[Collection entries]
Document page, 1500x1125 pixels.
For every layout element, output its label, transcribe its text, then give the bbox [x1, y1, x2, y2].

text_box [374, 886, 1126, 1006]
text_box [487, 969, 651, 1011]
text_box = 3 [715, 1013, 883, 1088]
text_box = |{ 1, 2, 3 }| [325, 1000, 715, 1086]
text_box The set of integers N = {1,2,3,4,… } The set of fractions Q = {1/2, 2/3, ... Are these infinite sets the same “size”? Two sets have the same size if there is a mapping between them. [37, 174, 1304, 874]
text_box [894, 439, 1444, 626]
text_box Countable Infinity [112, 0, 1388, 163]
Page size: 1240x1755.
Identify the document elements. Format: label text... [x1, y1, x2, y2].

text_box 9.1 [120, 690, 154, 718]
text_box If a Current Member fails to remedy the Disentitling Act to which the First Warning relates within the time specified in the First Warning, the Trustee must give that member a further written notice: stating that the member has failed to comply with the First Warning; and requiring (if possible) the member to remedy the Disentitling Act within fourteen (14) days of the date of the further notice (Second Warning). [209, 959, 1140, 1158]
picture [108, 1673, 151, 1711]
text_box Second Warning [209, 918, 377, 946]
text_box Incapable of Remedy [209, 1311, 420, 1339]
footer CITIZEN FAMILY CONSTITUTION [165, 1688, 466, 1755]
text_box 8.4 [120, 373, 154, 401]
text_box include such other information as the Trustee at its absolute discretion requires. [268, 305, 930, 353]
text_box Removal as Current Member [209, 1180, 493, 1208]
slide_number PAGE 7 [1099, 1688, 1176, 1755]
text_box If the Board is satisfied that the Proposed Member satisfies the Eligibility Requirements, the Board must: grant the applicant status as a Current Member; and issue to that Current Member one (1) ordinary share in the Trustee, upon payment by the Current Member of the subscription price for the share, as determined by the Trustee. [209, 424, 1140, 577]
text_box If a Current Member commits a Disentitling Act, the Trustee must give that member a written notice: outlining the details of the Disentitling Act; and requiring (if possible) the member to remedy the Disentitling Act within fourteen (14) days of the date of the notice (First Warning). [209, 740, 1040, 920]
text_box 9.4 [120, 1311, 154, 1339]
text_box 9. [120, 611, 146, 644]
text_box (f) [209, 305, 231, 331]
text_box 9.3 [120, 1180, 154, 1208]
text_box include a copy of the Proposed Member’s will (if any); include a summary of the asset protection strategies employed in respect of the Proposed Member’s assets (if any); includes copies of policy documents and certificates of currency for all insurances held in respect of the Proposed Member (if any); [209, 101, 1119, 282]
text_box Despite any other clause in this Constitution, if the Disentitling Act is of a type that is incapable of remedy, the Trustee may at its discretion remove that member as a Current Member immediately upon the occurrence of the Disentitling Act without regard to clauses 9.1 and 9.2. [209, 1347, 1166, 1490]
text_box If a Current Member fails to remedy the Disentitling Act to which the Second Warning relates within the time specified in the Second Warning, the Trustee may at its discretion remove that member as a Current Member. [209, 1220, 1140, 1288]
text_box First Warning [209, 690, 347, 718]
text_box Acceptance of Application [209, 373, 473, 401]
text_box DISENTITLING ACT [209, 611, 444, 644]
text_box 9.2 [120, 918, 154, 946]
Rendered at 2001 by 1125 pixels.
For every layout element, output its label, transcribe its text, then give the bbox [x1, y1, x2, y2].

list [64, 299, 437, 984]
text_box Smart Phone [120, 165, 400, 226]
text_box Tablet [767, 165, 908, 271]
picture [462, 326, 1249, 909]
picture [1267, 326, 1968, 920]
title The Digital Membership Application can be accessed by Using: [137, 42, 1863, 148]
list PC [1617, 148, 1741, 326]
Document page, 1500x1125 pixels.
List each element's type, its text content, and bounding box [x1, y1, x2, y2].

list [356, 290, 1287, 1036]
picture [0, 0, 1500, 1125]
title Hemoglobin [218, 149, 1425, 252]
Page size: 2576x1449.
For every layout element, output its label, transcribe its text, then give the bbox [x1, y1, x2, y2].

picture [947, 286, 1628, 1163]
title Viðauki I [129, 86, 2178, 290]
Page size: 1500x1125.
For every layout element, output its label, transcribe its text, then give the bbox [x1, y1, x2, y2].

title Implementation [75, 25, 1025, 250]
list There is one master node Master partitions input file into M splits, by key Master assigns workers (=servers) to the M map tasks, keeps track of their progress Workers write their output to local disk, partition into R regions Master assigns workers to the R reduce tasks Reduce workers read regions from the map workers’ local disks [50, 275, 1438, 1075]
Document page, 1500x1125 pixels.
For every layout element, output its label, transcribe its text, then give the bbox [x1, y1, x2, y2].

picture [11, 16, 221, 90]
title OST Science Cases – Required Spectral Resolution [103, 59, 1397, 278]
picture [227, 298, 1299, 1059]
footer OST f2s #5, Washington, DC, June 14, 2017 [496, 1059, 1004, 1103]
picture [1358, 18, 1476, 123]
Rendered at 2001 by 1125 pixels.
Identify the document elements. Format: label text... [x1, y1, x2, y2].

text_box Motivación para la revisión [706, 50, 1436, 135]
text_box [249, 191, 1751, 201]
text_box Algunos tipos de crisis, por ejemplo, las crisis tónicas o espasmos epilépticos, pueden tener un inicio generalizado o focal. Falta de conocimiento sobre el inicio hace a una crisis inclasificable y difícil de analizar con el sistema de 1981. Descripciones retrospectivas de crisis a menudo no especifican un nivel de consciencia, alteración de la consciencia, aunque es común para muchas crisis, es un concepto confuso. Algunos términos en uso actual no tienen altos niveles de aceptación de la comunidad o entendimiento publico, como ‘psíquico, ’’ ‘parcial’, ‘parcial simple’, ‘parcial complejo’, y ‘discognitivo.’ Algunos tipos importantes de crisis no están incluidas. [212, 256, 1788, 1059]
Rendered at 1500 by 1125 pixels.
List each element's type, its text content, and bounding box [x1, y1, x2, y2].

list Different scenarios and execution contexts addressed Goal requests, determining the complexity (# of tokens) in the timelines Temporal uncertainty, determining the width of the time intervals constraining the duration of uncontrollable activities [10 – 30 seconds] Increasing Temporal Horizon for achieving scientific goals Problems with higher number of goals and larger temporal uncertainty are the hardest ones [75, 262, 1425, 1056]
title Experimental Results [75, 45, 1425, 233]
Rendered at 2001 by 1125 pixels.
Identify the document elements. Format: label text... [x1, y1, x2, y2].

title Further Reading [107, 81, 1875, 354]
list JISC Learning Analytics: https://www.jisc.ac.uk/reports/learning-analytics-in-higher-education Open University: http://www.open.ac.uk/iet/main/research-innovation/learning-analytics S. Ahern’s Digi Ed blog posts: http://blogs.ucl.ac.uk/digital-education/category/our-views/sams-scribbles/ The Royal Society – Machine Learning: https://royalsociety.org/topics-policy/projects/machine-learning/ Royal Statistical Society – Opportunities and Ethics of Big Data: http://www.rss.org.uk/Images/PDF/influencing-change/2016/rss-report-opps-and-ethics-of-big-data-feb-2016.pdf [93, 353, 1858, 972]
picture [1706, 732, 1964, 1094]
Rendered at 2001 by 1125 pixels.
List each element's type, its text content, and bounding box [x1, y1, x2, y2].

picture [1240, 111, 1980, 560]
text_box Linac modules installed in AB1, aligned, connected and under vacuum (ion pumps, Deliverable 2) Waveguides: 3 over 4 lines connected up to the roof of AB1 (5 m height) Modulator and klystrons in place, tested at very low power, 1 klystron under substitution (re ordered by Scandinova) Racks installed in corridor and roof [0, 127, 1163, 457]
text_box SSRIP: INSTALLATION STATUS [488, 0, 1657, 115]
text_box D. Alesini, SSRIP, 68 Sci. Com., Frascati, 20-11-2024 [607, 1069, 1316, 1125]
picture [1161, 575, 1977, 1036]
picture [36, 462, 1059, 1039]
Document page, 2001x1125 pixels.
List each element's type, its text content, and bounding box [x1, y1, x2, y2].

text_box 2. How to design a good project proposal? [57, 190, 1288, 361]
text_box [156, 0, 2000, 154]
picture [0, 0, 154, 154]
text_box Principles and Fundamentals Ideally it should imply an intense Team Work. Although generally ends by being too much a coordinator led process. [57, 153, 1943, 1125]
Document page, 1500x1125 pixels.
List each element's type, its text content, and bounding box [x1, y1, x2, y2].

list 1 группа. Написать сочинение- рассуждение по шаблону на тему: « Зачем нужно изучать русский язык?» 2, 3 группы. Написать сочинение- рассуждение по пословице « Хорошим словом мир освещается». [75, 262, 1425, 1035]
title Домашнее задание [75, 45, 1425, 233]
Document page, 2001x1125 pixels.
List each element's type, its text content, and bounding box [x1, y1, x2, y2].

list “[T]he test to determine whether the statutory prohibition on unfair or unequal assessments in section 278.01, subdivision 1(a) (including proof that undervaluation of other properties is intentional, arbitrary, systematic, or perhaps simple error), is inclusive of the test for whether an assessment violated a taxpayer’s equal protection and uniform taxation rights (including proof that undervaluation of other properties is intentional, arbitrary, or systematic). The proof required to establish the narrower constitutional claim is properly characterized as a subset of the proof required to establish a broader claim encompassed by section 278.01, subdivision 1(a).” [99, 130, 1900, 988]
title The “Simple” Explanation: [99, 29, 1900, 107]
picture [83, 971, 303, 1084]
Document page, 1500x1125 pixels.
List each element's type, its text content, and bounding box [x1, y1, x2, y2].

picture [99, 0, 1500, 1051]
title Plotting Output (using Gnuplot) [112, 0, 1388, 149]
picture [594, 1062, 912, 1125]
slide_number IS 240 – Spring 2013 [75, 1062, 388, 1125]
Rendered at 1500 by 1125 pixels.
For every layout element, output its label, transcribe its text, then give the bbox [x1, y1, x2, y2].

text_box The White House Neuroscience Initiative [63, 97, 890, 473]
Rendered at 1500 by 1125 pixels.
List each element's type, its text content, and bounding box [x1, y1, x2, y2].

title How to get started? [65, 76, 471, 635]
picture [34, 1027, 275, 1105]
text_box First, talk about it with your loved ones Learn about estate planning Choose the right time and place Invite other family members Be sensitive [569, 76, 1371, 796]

● Exercise goal
Your answer must consist solely of the lines from the top of the entries above through the line containing "Page size: 1240x1755.", copied exactly, both ends included.

● Solution to this problem
Document page, 1500x1125 pixels.
For every layout element, output its label, transcribe its text, then give the bbox [x1, y1, x2, y2].

text_box [374, 886, 1126, 1006]
text_box [487, 969, 651, 1011]
text_box = 3 [715, 1013, 883, 1088]
text_box = |{ 1, 2, 3 }| [325, 1000, 715, 1086]
text_box The set of integers N = {1,2,3,4,… } The set of fractions Q = {1/2, 2/3, ... Are these infinite sets the same “size”? Two sets have the same size if there is a mapping between them. [37, 174, 1304, 874]
text_box [894, 439, 1444, 626]
text_box Countable Infinity [112, 0, 1388, 163]
Page size: 1240x1755.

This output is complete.